SWR, a React hooks library for data fetching, makes it easy to communicate with your Next.js API Route.

Instructor: [0:00] First, navigate to your terminal and install SWR. Then, go to pages/index.js which is the entry point to your Next.js application. We can import this new hook, import useSWR from SWR.

[0:18] Our index function needs to call this React hook, so we'll say useSWR. The first key, which is the cache key, is the API route that we want to call, /api/item given some ID. If we go back over to AWS, I'm going to steal this ID from an object in DynamoDB.

[0:46] The second parameter is a fetcher. This fetcher is a function that we're going to define that tells SWR how to communicate with our API route. Given some URL, we want to use the browser fetch. This is going to return a promise. On the response, we're going to say return JSON.

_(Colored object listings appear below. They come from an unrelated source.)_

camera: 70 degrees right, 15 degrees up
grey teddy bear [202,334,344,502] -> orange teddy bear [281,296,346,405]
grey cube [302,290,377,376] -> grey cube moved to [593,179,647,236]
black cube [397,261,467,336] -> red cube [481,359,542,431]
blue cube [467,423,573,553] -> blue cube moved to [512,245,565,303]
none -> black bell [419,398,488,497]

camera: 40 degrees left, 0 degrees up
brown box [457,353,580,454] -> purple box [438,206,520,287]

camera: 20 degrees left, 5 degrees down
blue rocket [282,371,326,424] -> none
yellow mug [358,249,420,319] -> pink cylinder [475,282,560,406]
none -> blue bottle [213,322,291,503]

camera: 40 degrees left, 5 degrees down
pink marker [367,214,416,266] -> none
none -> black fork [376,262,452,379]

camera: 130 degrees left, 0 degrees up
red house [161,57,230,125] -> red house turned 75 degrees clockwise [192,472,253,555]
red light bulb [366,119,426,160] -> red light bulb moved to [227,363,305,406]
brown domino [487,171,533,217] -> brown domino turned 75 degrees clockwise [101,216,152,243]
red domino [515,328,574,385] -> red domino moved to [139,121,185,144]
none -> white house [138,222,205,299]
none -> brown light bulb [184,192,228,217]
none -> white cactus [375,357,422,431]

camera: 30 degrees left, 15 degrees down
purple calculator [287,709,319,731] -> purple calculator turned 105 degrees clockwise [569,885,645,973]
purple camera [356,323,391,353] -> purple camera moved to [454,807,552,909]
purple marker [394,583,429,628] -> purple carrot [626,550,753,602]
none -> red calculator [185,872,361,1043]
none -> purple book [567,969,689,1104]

[1:12] We have our fetcher defined. We have our API route. On this response, which is an object, we can destructure the data and the error. If we go and we look, we can say, "If there's an error, then we want to return some div," and we can say, "It failed to load." If there's no data, that's how that we know that we're in a loading state. We can return a div here as well and just say loading.

[1:46] Finally, we want to return the data that we received. I'm going to put this in a code block. It's going to be a JSON blob, so I can just do JSON.stringify some data. We'll just clean this up, so it looks nicer and save.

[2:11] If we go and we run our code and start our server at localhost:3000, and we go back over, you'll see it refreshes. We saw a loading state. Now, we see the new JSON content from DynamoDB.

[2:29] One interesting feature of SWR is that when you refocus or revalidate on the page, it will call your API and fetch new information. If I were to go to DynamoDB, and go in here and modify this directly and hit Save, when I navigate back to localhost:3000, it goes and refetches the latest information from my API route keeping things up to date.

[2:56] You have full control over this if you'd like. You can dive into the options and configure exactly how you want that to happen, but this abstracts away a lot of the work that you would need to do to fetch data from either local or remote APIs.